PASSAGE SHOWN »
So with the HD data bus connected i pulled the HD power and reconnected it, thinking there is maybe some sort of inisialisation on power up. but still the HD was inaccessable.

(a reboot sorted this, hda became accessable and a could re-add it to the arrray)

So my question is, is there some trick to inserting a HD when the box is powered and getting linux to recognize it?

(1 of my reasons for likeing linux over M$ windows is that linux does not need a reboot after every little operation, but oviously not the only 1).

Cheers

----------

## schwicky

If you plug in your device while the system is running, you need to have your controller recognize it. It's a feature of your controller and of its driver. AndI guess not all disk controllers are hot-plug-compatible.

----------

## schwicky

 *Bullet Dodger wrote:*   

> 
> 
> If my HD b fails it will take with it my OS, as my OS is not rided and only lives on HD b.
> 
> So if HD b fails, i would have 2 replace the HD and reinstall the OS. 
> ...

RECORDED DATA »
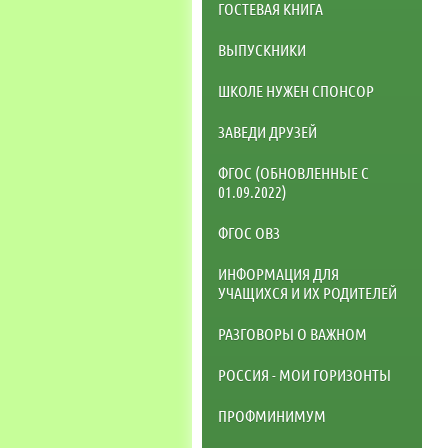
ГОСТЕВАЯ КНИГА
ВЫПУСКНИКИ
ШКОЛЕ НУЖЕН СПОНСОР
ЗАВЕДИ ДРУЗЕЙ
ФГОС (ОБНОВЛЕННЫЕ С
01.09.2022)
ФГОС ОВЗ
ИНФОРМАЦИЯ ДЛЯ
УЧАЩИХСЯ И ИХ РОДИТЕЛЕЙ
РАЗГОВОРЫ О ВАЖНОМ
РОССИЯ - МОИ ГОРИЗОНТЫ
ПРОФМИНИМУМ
* * *
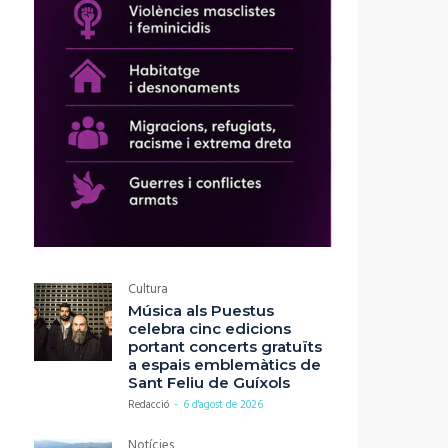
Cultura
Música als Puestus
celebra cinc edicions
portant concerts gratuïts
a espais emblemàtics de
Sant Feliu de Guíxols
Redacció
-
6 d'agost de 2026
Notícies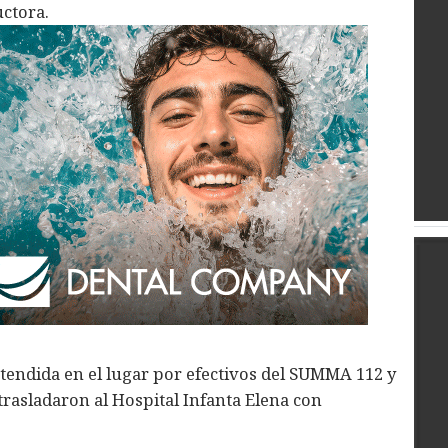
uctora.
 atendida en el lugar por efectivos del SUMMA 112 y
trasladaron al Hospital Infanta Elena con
...
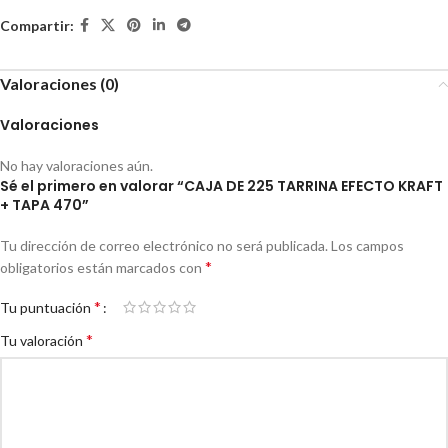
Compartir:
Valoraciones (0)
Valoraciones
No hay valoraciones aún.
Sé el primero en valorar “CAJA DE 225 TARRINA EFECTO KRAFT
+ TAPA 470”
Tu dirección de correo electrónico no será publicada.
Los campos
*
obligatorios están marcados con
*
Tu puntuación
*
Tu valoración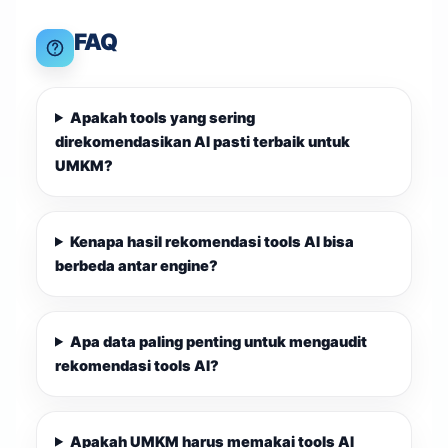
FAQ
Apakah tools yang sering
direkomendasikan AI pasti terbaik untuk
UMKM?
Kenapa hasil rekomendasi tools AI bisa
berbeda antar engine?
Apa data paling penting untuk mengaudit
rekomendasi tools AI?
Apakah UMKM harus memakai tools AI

EXERCISE INSTRUCTIONS »
1. In the forum thread about hot-plugging a hard drive under Linux, list every sentence that begins with the word "So."
2. Repeat word for word the part of the hard-drive hot-plugging thread between "So my question" and "the only 1).", inclusive.
3. Write the next part of the forum thread about hot-plugging a hard drive under Linux, picking up after its last line.
None of the entries is needed to do what follows.

TASK-BY-TASK OUTPUTS »
1.
- So with the HD data bus connected i pulled the HD power and reconnected it, thinking there is maybe some sort of inisialisation on power up.
- So my question is, is there some trick to inserting a HD when the box is powered and getting linux to recognize it?
- So if HD b fails, i would have 2 replace the HD and reinstall the OS.

2.
So my question is, is there some trick to inserting a HD when the box is powered and getting linux to recognize it?

(1 of my reasons for likeing linux over M$ windows is that linux does not need a reboot after every little operation, but oviously not the only 1).

3.
The question is why you did not make a raid-1 of your OS partition? If you do that and install your boot loader on both disks mbr then you will be able to boot and access your data no matter which of both disks dies.

----------

## NeddySeagoon

Bullet Dodger,

Linux is begining to support hot swap everything, including RAM and CPUs (as long as you don't remove all the RAM or all the CPUs)

However, a lot of hardware does not support hot swap.

Hot Swap is a part of the SATA hardware standard but the kernel is only now getting support in the driver software.

With pulling (or failing) a drive, you not only have to get the hot swap to work, you also have to rebuild the raid set from the good drive.

Its contents may have changed while the partner was missing. That step is not normally automatic.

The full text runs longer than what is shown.